## [STATED PROBLEM]
Rewrite the lines of every record below with "phylum" changed to "division" and nothing else altered. Leave the pictures out.

## [SOURCE RECORDS]
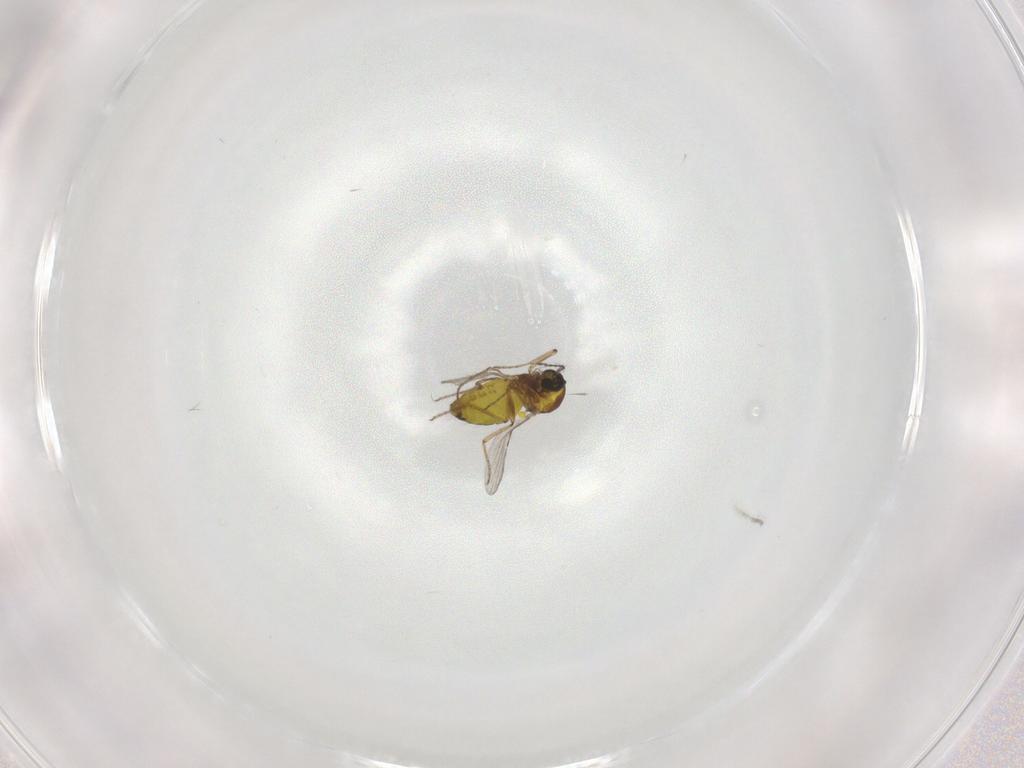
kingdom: Animalia
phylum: Arthropoda
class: Insecta
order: Diptera
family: Ceratopogonidae
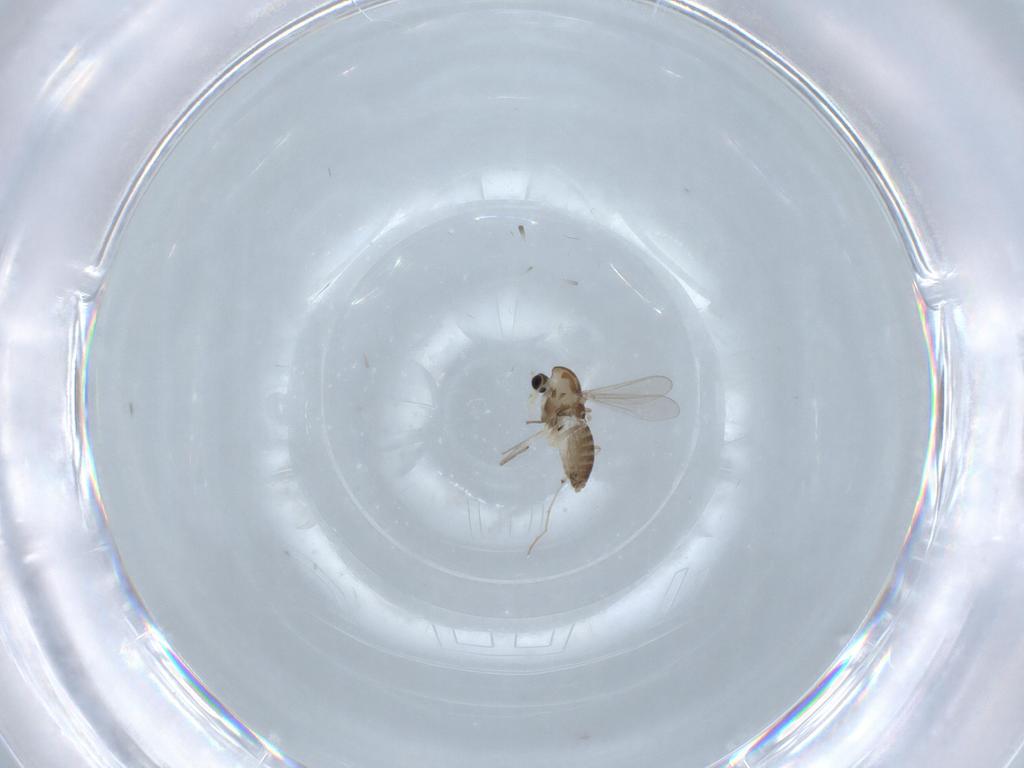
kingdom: Animalia
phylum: Arthropoda
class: Insecta
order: Diptera
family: Chironomidae
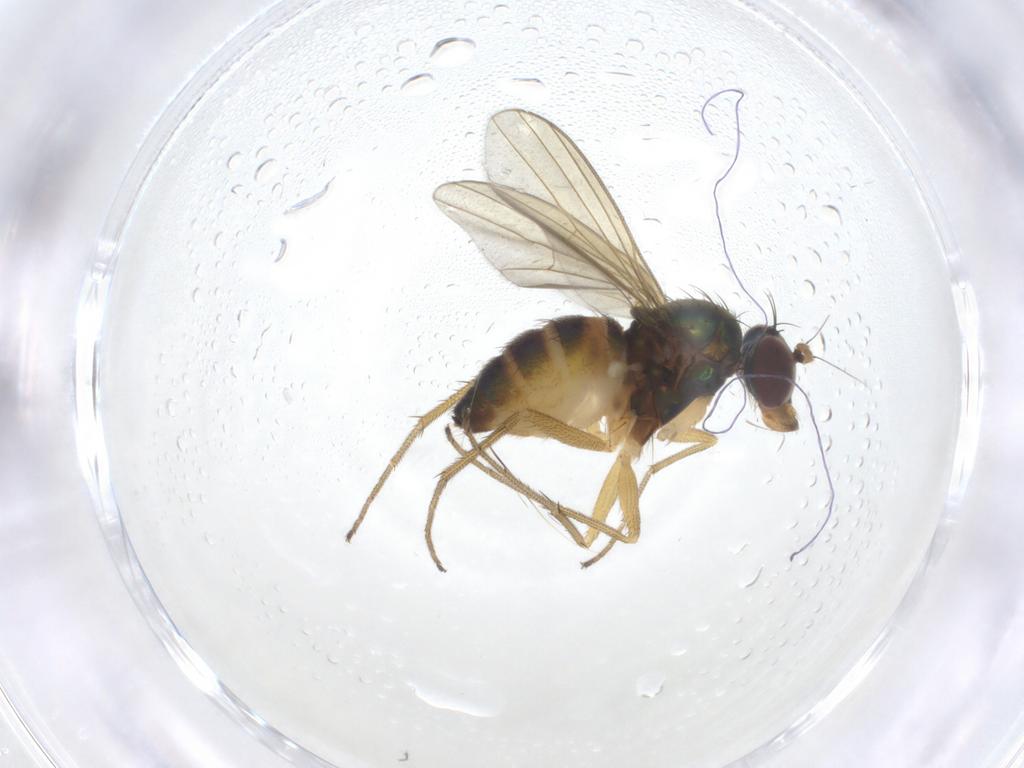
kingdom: Animalia
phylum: Arthropoda
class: Insecta
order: Diptera
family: Dolichopodidae
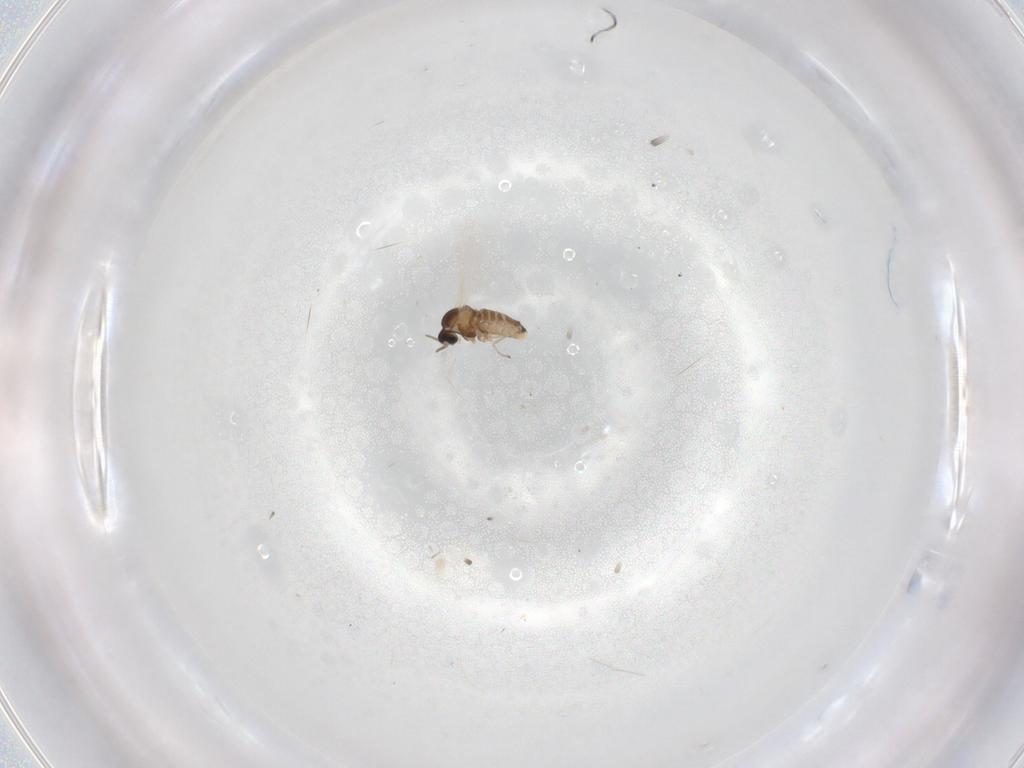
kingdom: Animalia
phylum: Arthropoda
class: Insecta
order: Diptera
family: Cecidomyiidae
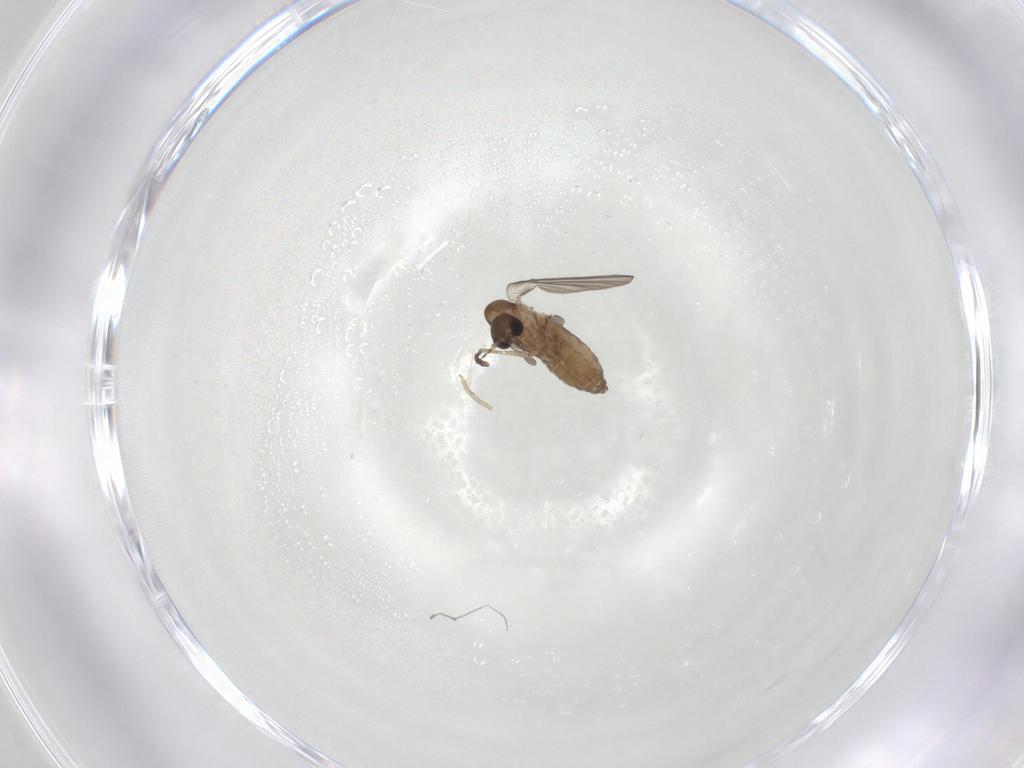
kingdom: Animalia
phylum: Arthropoda
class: Insecta
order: Diptera
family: Psychodidae
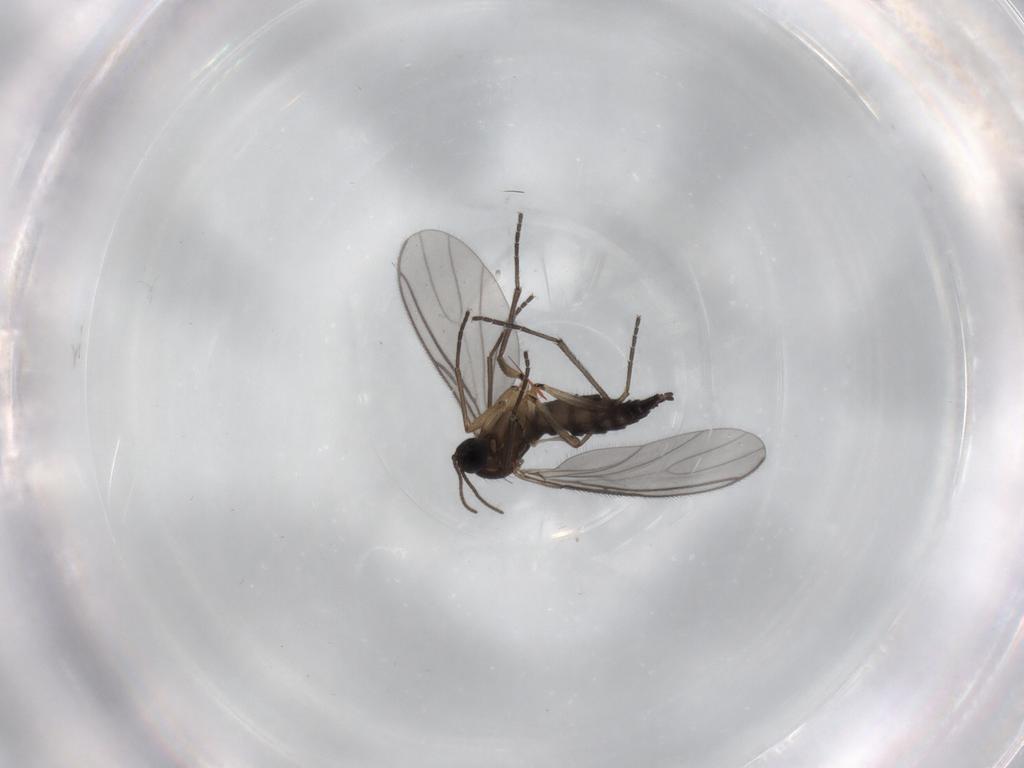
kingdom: Animalia
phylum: Arthropoda
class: Insecta
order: Diptera
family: Sciaridae
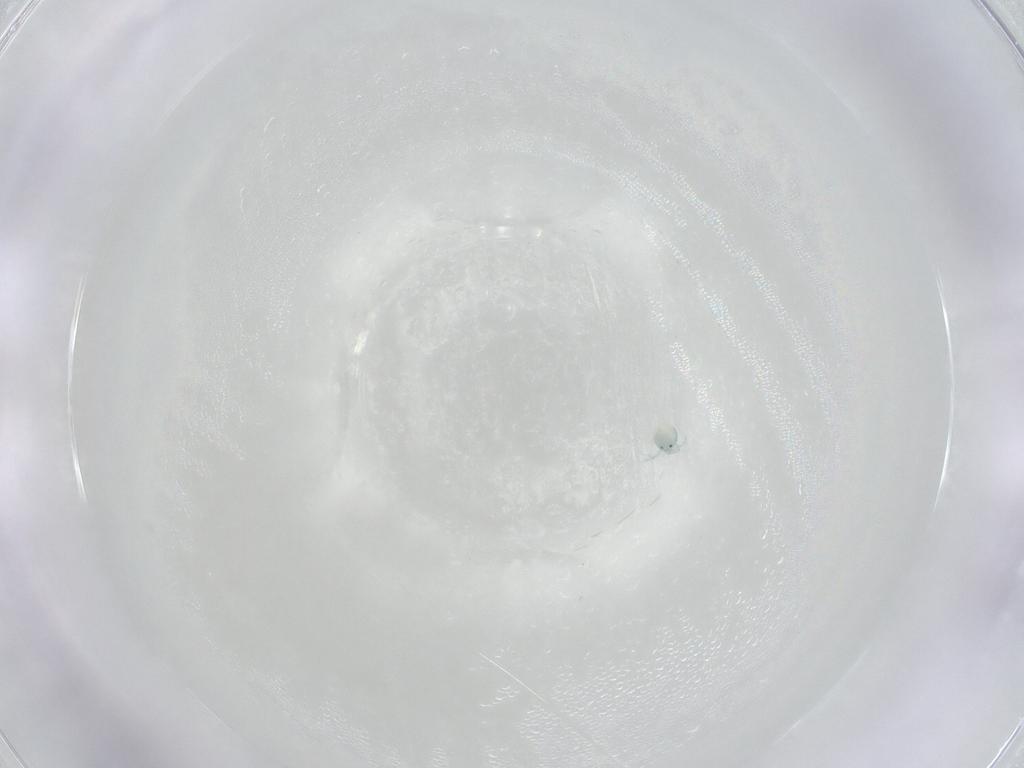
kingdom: Animalia
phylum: Arthropoda
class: Arachnida
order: Trombidiformes
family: Arrenuridae
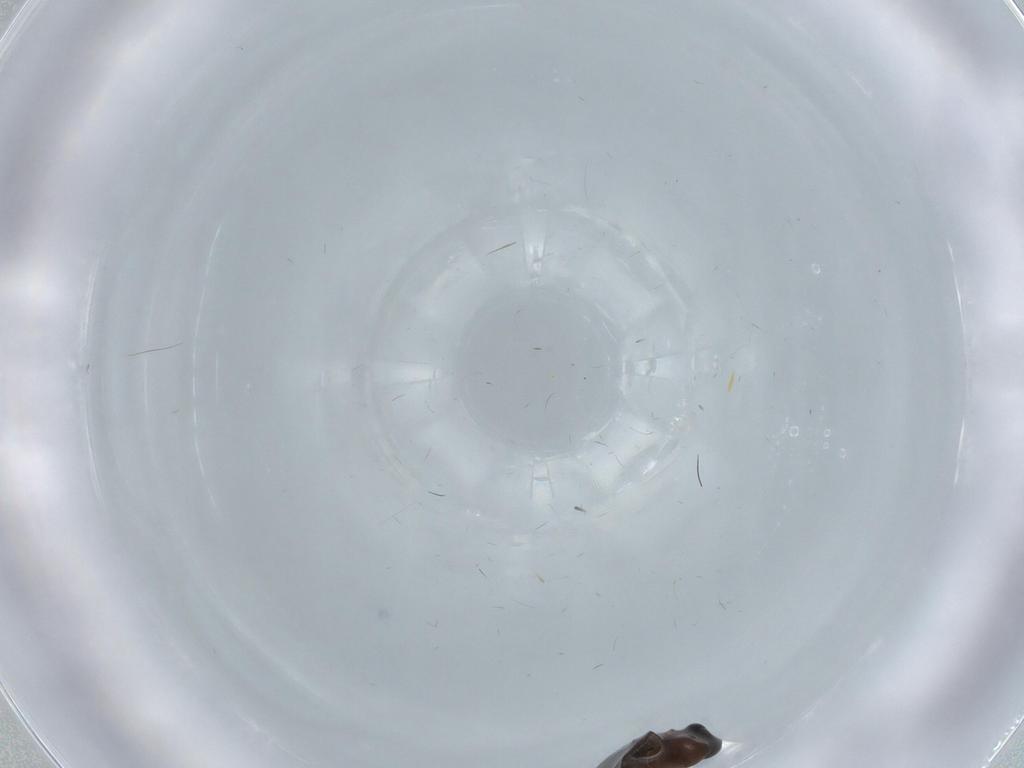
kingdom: Animalia
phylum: Arthropoda
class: Insecta
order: Diptera
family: Psychodidae
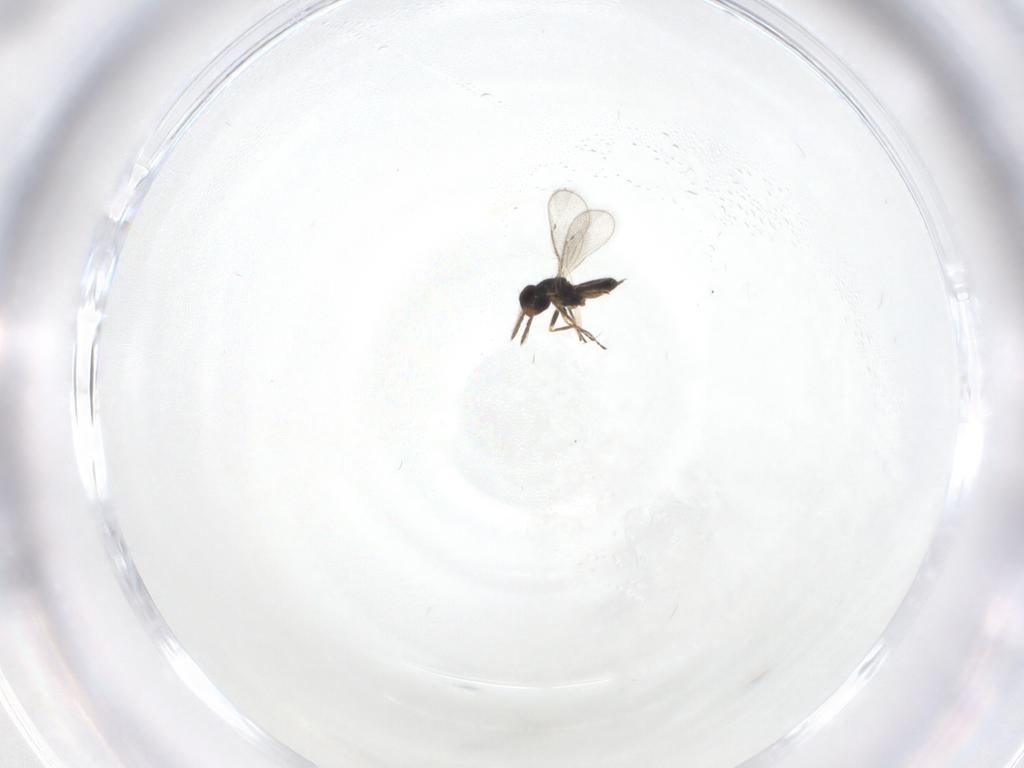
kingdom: Animalia
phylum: Arthropoda
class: Insecta
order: Hymenoptera
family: Eulophidae
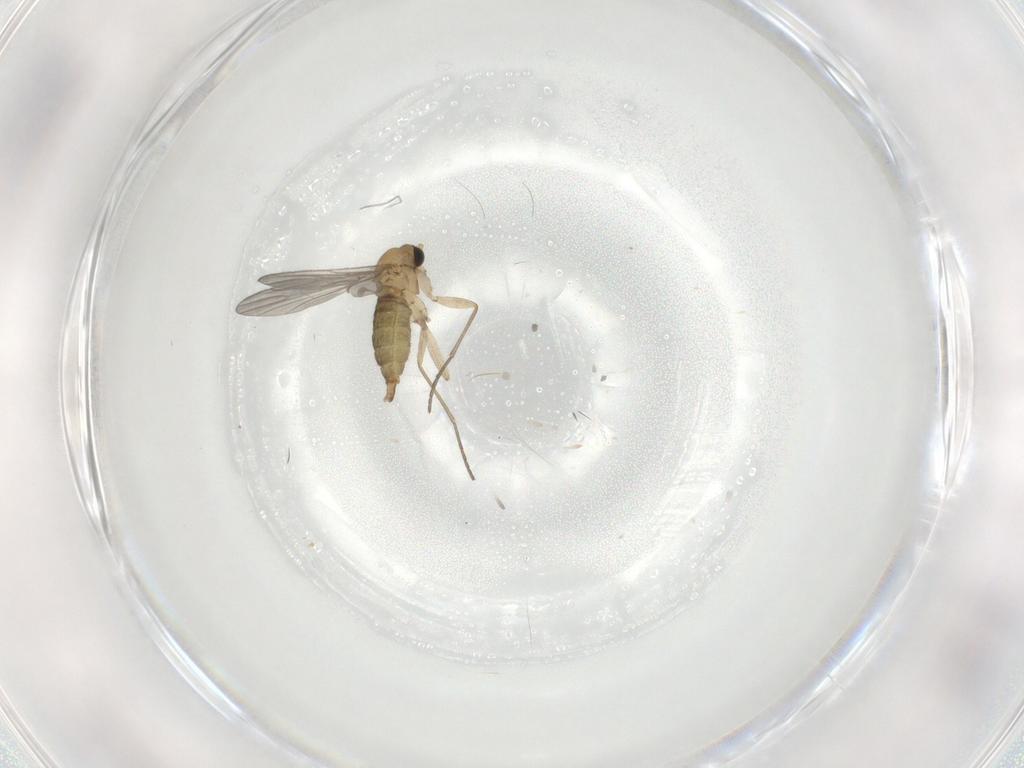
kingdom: Animalia
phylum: Arthropoda
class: Insecta
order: Diptera
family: Sciaridae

## [FINAL RESULT]
kingdom: Animalia
division: Arthropoda
class: Insecta
order: Diptera
family: Ceratopogonidae
kingdom: Animalia
division: Arthropoda
class: Insecta
order: Diptera
family: Chironomidae
kingdom: Animalia
division: Arthropoda
class: Insecta
order: Diptera
family: Dolichopodidae
kingdom: Animalia
division: Arthropoda
class: Insecta
order: Diptera
family: Cecidomyiidae
kingdom: Animalia
division: Arthropoda
class: Insecta
order: Diptera
family: Psychodidae
kingdom: Animalia
division: Arthropoda
class: Insecta
order: Diptera
family: Sciaridae
kingdom: Animalia
division: Arthropoda
class: Arachnida
order: Trombidiformes
family: Arrenuridae
kingdom: Animalia
division: Arthropoda
class: Insecta
order: Diptera
family: Psychodidae
kingdom: Animalia
division: Arthropoda
class: Insecta
order: Hymenoptera
family: Eulophidae
kingdom: Animalia
division: Arthropoda
class: Insecta
order: Diptera
family: Sciaridae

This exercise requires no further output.